R. typhi entry has been broken down into five conceptual stages: binding (1); extension of pseudopodia (2); membrane fusion and internalization (3); formation of early endosome (4); bacterial escape from endosome (5). Schematic is a representation of micrographs from Figs 5B, 5C and 6C. Inset depicts hypothetical recruitment and activation of PIP5K via RalF_Rt-activated Arf6, which results in PI(4,5)P₂ enrichment and actin rearrangement to facilitate for R. typhi entry.

Fig 8. Model for the variable pathways utilized by divergent Rickettsia species for host cell entry.
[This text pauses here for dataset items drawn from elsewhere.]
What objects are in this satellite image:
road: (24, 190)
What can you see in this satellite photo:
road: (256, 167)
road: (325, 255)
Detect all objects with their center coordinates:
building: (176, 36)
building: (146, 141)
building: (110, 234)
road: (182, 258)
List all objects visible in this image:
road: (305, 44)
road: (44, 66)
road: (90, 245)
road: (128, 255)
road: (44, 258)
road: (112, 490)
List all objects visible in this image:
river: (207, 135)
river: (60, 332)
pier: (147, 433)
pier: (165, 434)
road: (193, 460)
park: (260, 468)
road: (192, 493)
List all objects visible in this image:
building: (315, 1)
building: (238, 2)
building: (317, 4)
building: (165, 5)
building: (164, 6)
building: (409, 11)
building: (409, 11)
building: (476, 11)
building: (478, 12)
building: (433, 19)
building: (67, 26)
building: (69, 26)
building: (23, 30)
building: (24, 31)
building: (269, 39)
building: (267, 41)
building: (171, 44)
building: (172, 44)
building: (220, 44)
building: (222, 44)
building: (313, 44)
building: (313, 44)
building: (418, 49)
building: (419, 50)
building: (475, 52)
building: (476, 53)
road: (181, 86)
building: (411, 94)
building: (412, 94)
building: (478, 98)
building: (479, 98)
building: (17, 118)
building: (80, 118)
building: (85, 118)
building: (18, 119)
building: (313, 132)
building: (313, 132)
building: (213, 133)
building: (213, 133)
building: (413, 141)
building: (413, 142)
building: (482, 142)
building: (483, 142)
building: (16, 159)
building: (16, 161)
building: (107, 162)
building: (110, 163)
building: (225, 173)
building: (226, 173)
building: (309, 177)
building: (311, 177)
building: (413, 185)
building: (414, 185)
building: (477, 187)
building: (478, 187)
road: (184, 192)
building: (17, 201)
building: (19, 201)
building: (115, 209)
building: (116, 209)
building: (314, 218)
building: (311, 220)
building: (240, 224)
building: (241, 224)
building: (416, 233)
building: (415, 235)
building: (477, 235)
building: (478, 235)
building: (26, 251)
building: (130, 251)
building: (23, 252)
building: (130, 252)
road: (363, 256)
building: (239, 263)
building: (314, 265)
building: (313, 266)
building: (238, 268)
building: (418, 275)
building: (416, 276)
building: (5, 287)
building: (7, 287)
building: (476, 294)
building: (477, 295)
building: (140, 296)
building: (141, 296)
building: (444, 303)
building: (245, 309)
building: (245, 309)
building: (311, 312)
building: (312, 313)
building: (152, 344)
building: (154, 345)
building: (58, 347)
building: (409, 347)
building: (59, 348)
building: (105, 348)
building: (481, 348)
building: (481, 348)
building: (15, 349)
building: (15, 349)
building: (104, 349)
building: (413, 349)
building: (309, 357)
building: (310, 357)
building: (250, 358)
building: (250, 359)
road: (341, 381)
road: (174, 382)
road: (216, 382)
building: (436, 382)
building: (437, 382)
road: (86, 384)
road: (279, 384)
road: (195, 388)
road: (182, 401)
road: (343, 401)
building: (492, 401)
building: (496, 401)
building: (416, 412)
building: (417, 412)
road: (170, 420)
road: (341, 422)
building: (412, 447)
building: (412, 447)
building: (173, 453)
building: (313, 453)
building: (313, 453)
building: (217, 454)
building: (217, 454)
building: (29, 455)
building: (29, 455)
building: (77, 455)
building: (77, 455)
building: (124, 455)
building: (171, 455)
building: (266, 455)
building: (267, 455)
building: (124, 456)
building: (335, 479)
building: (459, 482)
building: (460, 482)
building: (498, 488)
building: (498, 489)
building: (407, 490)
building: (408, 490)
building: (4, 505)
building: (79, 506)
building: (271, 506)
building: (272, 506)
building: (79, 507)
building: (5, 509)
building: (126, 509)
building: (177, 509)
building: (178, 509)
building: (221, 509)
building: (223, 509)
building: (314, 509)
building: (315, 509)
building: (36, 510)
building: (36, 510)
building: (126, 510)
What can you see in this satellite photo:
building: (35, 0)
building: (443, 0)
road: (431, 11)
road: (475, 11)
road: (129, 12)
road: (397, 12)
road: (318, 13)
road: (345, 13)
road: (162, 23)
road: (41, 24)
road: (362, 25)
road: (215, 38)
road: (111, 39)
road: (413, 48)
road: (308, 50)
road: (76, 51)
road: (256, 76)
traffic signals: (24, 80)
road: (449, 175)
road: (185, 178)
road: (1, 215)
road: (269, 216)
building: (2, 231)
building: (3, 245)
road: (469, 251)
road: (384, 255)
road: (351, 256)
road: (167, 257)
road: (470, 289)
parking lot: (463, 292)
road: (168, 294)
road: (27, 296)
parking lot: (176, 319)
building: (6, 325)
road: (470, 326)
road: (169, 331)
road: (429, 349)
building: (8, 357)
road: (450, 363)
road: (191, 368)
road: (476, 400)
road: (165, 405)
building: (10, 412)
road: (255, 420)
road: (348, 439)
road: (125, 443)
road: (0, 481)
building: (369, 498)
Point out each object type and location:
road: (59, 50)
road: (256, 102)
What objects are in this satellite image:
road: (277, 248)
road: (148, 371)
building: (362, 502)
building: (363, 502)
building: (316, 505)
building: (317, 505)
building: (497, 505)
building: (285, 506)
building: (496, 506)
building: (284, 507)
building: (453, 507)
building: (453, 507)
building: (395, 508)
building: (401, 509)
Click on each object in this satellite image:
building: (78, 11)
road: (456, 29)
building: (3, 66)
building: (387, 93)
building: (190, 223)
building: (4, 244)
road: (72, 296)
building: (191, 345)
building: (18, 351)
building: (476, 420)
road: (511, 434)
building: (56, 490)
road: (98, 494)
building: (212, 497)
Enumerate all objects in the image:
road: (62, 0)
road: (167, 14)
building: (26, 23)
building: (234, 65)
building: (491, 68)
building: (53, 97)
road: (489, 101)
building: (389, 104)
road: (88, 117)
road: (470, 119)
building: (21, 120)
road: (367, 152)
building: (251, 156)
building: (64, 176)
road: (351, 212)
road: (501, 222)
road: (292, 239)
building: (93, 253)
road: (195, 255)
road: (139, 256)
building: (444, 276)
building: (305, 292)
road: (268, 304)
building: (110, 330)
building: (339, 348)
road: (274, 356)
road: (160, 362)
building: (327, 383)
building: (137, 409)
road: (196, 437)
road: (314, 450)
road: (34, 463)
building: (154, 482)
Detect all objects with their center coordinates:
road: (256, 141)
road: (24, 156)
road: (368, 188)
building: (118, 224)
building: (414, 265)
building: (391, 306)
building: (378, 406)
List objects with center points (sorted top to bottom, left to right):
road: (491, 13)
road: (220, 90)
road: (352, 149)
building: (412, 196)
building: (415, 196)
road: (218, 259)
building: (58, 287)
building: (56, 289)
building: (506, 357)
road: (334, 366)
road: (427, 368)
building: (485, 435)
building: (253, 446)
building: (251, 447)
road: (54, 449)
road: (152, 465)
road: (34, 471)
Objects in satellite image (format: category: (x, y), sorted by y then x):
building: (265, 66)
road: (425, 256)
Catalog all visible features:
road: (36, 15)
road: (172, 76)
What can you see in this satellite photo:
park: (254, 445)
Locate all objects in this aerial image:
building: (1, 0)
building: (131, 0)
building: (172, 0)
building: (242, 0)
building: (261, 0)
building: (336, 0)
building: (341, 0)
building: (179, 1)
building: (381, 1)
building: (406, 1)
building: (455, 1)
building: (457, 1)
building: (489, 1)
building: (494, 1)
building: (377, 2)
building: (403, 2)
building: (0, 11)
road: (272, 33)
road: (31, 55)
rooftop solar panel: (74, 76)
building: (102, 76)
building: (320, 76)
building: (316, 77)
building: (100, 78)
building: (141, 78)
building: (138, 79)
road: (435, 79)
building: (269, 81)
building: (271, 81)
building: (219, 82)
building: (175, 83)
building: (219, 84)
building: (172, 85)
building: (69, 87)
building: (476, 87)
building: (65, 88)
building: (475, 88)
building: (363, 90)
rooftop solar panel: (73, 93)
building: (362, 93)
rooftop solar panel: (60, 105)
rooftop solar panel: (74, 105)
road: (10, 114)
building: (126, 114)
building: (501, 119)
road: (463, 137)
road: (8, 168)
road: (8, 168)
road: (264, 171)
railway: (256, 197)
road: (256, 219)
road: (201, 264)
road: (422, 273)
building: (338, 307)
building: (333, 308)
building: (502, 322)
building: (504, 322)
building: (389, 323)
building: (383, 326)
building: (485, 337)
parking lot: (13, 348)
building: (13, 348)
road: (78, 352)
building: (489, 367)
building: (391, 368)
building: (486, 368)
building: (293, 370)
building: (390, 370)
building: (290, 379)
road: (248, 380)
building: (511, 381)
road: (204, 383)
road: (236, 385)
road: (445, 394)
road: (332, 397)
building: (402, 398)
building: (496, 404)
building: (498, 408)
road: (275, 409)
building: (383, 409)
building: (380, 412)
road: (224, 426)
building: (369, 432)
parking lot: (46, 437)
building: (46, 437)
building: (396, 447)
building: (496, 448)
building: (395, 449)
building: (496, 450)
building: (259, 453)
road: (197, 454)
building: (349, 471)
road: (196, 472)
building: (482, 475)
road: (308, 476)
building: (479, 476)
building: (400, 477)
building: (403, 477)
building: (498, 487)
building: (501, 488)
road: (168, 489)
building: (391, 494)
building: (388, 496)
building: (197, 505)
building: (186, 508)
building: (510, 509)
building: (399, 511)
General pathways for Typhus Group (TG, left) and Spotted Fever Group (SFG, right) rickettsiae species are inferred primarily from previous work on SFG rickettsiae species R. conorii [26] and R. parkeri [108] or data from the present study (R. typhi). At center, a conserved proximal hub of the pathway commences with Sca5 binding to host receptor Ku70 [110], which triggers a host-signaling cascade (gray box) involving c-Cbl-mediated ubiquitination of Ku70, Rho-family GTPases Cdc42 and Rac1, phosphoinositide 3-kinase (PI3K) activity, and activation of tyrosine kinases (e.g., c-Src, FAK and p-TK) and their phosphorylated targets. The divergent distal arms of this pathway involve recruitment of factors for activating the actin nucleating complex (Arp2/3), which leads to host actin polymerization, extensive membrane ruffling and filopodia formation, and bacterial internalization in a clathrin and calveolin dependent process. For SFG rickettsiae, the WAVE complex recruits Arp2/3, with its activation via an unknown nucleation promoting factor (either host or bacterial; e.g., RickA). While these processes remain to be characterized for TG rickettsiae, our work suggests that secreted RalF recruits the GTPase Arf6, precipitating an accumulation of PI(4,5)P₂ that modulates the activities of a range of actin-associated host proteins (green star). Additional bacterial proteins, some of which are known to facilitate host cell entry, have white lettering with colored boxed backgrounds. Known pathways for protein secretion and host cell receptor-binding, as recently reviewed [45], are shown with solid black lines; all other modeled pathways (shown with dashed lines) are either inferred by homology (e.g., Sca1 of TG rickettsiae as an adhesin based on characterization for Sca1 of R. conorii [36]) or estimated based on in silico analyses (e.g., Sca3 of TG rickettsiae as a putative analog to the α2β1 integrin-binding Sca0 of R. conorii [35]). A phylogenomics analysis across select Rickettsia species (bottom, left) illustrates the genomic variation underlying all of the bacterial components of the models. Adapted from our recent report on the Rickettsia secretome [45]. Red, ancestral group (AG); blue, transitional group (TRG); aquamarine, TG; brown, SFG.